D: Sounds like your bucket list’s quite filled up indeed! I’m very interested in seeing what’s going to come out of those Nihonga experiments. Feels like that’d work very well with your style. Same thing goes for the cast glass sculpting actually, but yeah.. That does look like it’d be somewhat intimidating.
Thank you very much for taking the time to have a chat with me!

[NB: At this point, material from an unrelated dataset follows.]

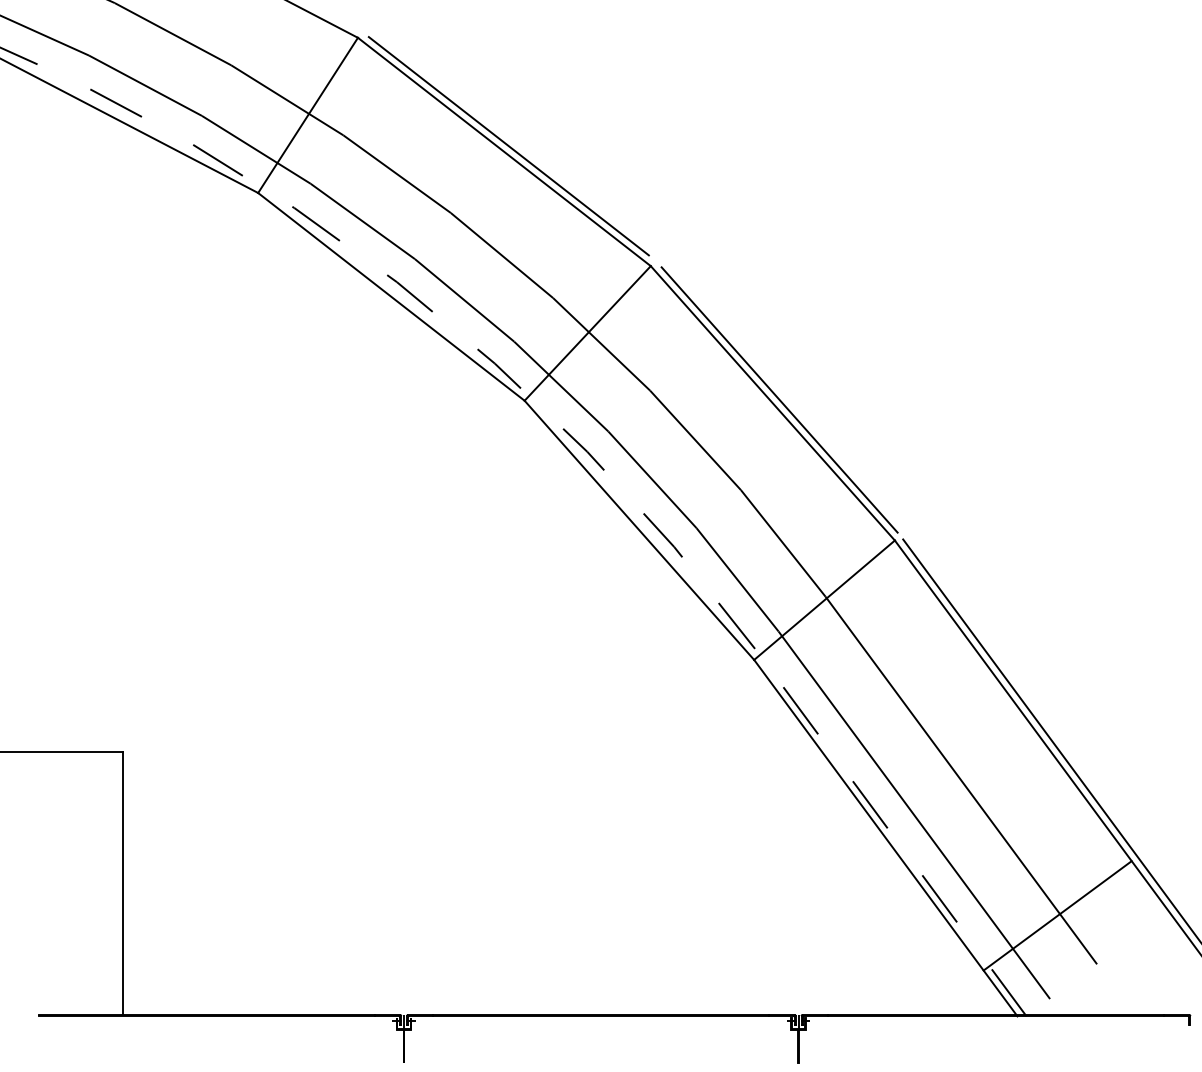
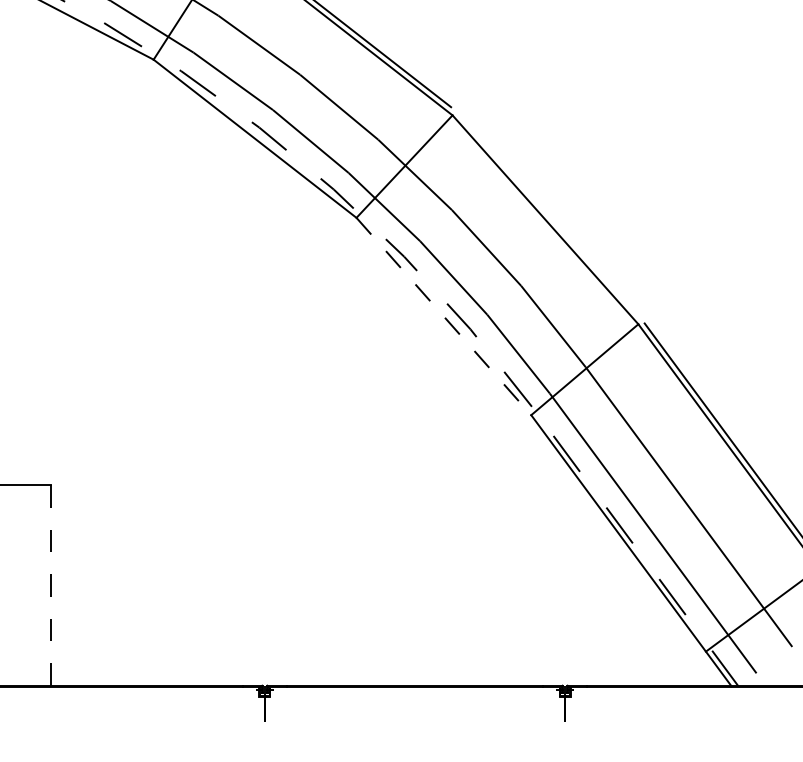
line: (779, 399) -> (550, 216), removed
line: (639, 530) -> (443, 316), solid -> dashed
line: (123, 883) -> (51, 585), solid -> dashed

One last thing before we wrap things up – the “free plug” space of the interview. Any new favorite artists you recently discovered, or any movies, songs, books or shows you’d like to recommend to our readers? Now’s your chance!
E: Ooh, plugs! Let’s see- first and foremost, I would like to thank y’all at Semioculous for introducing me to so many new artists… your taste is impeccable and I have found so many exciting creatives through you. Also, huge props for being such a supporter of collage and mixed media!
I won’t give any music recommendations as my listening taste is questionable (unless you like vintage Japanese pop music, then we’ll talk.)
My book recommendations are “The Doll’s Alphabet’ by Camilla Grundova (little gems of stories that are creepy, heartbreaking, and beautiful), the Locked Tomb series by Tamsyn Muir (snarky lesbian necromancers sword fight in space, there are undying god emperors and six legged dogs and lots of dirty jokes… need I say more?) and “The Vet’s Daughter” by Barbara Comyns (a high Victorian period piece that is brutally exquisite.) Art-wise, I have really been getting into Japanese urushi lacquerware and Victorian photo collage (I recommend the book “Playing With Pictures” for an overview of the very first collage artists!) And, not media related at all, but check out Korean potato chips- in particular “Honey Butter” flavor potato chips- my first time tasting them, I’m pretty sure that I saw God.